The evolution of three-dimensional technology in musculoskeletal oncology.

Musculoskeletal tumours pose considerable challenges for the orthopaedic surgeon during pre-operative planning, resection and reconstruction. Improvements in imaging technology have improved the diagnostic process of these tumours. Despite this, studies have highlighted the difficulties in achieving consistent resection free margins especially in tumours of the pelvis and spine when using conventional methods. Three-dimensional technology - three-dimensional printing and navigation technology - while relatively new, may have the potential to prove useful in the musculoskeletal tumour surgeon's arsenal. Three-dimensional printing (3DP) allows the production of objects by adding material layer by layer rather than subtraction from raw materials as performed conventionally. High resolution imaging, computer tomography (CT) and magnetic resonance imaging (MRI), are used to print highly complex and accurate items. Powder-based printing, vat polymerization-based printing and droplet-based printing are the common 3DP technologies applied. 3DP has been utilized pre-operatively in surgical planning and intra-operatively for patient specific instruments and custom made prosthesis. Pre-operative 3DP models transfer information to the surgeon in a concise yet exhaustive manner. Patient specific instruments are customized 3DP instruments utilized with the intention to easily replicate surgical plans. Complex musculoskeletal tumours pose reconstructive challenges and standard implants are often unable to reconstruct defects satisfactorily. The ability to use custom materials and tailor the pore size, elastic modulus and porosity of the 3DP prosthesis to be comparable to the patient's bone allows for a potential patient-specific prosthesis with unique incorporation and longevity properties. Similarly, navigation technology utilizes CT or MRI images to provides surgeons with real time intraoperative three-dimensional calibration of instruments. It has been shown to potentially allow surgeons to perform more accurate resections. These technological advancements have the potential to greatly impact the management of musculoskeletal tumours. 3D planning models, patient-specific instruments and customized 3DP implants and navigation should not be thought of as separate, but rather, patient-specific adaptation of relevant modes of application should be selected on a case-by-case basis when taking all unique factors of each case into consideration.

********************

Please say whether each statement agrees with the abstract on three-dimensional technology in musculoskeletal oncology, answering yes or no and quoting the abstract's deciding words. 1. Three-dimensional printing makes objects by subtracting material from raw stock. 2. Navigation technology relies on CT or MRI images. 3. The abstract recommends treating 3D planning models, patient-specific instruments, customized implants and navigation as separate options. The records have no connection to the abstract.

********************

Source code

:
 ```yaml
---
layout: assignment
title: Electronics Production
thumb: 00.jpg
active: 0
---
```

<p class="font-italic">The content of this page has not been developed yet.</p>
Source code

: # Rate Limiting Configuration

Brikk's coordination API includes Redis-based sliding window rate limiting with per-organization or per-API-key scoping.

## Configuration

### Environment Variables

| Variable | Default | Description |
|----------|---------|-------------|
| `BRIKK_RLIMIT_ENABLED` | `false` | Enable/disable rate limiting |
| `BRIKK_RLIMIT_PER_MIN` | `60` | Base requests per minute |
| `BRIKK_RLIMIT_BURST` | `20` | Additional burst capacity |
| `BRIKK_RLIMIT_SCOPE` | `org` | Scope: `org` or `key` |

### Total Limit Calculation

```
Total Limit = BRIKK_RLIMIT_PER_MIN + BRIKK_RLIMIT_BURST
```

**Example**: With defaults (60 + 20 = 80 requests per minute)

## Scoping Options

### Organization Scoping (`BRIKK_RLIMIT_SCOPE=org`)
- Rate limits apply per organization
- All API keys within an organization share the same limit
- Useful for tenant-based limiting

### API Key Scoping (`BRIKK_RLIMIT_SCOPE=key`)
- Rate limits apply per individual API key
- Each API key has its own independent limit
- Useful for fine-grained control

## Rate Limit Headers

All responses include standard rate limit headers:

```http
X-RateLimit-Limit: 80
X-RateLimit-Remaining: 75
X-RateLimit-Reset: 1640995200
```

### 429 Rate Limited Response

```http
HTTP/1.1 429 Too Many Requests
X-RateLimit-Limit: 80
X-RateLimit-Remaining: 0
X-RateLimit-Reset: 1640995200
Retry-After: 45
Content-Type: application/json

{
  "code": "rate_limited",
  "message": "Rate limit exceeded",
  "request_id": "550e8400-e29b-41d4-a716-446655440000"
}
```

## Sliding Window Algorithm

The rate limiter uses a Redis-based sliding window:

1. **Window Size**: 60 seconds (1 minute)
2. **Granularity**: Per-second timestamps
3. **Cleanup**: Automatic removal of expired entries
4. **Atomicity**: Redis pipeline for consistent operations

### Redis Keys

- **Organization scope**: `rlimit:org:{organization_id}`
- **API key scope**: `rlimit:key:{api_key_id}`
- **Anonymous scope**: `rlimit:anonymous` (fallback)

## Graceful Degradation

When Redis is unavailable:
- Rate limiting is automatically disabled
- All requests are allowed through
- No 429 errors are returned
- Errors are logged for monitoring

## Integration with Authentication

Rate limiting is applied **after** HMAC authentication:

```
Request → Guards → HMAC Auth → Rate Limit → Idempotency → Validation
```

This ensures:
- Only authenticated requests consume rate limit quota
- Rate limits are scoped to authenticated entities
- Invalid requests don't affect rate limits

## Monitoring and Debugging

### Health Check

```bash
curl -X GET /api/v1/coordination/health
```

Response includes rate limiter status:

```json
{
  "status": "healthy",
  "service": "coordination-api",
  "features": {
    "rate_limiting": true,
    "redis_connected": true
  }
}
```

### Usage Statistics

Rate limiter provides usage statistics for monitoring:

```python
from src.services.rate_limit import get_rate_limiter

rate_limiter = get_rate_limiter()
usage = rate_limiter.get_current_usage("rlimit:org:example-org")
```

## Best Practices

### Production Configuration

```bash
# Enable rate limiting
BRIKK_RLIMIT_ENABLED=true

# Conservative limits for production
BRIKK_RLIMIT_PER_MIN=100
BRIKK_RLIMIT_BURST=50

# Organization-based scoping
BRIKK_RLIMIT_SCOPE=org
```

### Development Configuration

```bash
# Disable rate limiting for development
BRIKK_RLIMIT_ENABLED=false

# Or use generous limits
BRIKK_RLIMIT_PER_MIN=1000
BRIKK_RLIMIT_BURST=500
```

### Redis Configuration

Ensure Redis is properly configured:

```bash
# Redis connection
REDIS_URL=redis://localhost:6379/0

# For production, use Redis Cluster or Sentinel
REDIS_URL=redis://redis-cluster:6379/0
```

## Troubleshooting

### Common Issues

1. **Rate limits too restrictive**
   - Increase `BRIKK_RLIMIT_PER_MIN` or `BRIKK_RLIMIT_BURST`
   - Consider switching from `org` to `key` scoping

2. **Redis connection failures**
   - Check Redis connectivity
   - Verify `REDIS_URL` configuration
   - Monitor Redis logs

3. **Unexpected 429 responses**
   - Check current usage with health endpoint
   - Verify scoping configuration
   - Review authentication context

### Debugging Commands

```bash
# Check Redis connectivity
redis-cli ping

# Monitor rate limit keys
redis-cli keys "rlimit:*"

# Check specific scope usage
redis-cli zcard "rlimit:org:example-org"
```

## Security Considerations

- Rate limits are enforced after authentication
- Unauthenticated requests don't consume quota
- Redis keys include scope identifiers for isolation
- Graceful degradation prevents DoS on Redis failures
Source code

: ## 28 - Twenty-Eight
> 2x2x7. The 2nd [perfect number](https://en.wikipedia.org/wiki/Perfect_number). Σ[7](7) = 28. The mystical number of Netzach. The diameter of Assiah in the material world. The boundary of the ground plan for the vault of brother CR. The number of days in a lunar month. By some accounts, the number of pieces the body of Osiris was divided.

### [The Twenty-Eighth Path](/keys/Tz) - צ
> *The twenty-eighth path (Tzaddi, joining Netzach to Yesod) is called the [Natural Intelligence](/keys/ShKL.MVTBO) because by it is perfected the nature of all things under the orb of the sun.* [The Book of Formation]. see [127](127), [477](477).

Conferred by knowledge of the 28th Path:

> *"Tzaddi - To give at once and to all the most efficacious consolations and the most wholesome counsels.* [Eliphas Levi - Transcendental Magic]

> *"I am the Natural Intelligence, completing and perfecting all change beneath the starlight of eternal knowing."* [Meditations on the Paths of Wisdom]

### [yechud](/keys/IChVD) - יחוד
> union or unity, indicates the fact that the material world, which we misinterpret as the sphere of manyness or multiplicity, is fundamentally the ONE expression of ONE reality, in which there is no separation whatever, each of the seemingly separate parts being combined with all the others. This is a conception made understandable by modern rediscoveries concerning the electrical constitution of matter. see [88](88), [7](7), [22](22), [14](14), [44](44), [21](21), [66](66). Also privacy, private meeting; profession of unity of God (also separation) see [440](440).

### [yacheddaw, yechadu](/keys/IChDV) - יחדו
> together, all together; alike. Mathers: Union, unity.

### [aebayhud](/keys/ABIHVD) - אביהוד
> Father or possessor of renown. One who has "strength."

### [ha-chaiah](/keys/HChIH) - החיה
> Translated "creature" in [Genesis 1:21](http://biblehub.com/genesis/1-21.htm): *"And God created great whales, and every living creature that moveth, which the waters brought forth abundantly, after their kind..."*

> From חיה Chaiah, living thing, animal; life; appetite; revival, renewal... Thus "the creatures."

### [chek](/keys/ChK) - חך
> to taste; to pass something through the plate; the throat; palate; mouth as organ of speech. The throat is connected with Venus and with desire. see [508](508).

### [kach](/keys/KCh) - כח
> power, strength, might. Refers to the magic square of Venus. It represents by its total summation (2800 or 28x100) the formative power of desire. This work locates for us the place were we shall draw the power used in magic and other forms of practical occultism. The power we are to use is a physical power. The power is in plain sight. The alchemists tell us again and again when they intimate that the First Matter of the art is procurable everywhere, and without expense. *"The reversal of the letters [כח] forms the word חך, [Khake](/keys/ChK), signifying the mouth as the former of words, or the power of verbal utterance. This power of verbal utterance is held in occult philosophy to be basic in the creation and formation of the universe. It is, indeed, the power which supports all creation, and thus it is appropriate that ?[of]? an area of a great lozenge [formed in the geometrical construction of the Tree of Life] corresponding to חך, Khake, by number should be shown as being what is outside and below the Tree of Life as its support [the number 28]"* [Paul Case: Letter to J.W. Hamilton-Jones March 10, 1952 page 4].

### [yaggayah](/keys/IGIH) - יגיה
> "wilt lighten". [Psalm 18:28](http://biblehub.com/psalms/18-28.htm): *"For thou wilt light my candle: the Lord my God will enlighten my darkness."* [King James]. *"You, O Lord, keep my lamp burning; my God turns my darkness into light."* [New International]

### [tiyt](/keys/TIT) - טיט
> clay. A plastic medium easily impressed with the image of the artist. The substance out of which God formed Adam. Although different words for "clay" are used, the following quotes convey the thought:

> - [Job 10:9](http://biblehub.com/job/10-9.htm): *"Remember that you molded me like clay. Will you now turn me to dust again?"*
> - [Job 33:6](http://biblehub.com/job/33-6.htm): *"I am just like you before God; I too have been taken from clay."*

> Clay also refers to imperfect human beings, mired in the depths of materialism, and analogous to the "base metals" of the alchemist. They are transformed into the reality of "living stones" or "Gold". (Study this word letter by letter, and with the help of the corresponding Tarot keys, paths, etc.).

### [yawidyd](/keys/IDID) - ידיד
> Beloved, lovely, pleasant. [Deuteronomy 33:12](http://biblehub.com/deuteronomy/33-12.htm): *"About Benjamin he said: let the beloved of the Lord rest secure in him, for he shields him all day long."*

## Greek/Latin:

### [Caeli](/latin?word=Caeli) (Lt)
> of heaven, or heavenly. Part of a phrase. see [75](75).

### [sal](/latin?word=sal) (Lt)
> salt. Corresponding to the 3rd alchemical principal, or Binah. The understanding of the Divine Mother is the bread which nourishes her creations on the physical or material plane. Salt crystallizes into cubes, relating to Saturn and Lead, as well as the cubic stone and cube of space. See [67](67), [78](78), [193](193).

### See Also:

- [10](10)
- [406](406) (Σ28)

********************

» REPLY
1. No: "adding material layer by layer rather than subtraction from raw materials as performed conventionally"
2. Yes: "navigation technology utilizes CT or MRI images"
3. No: "should not be thought of as separate"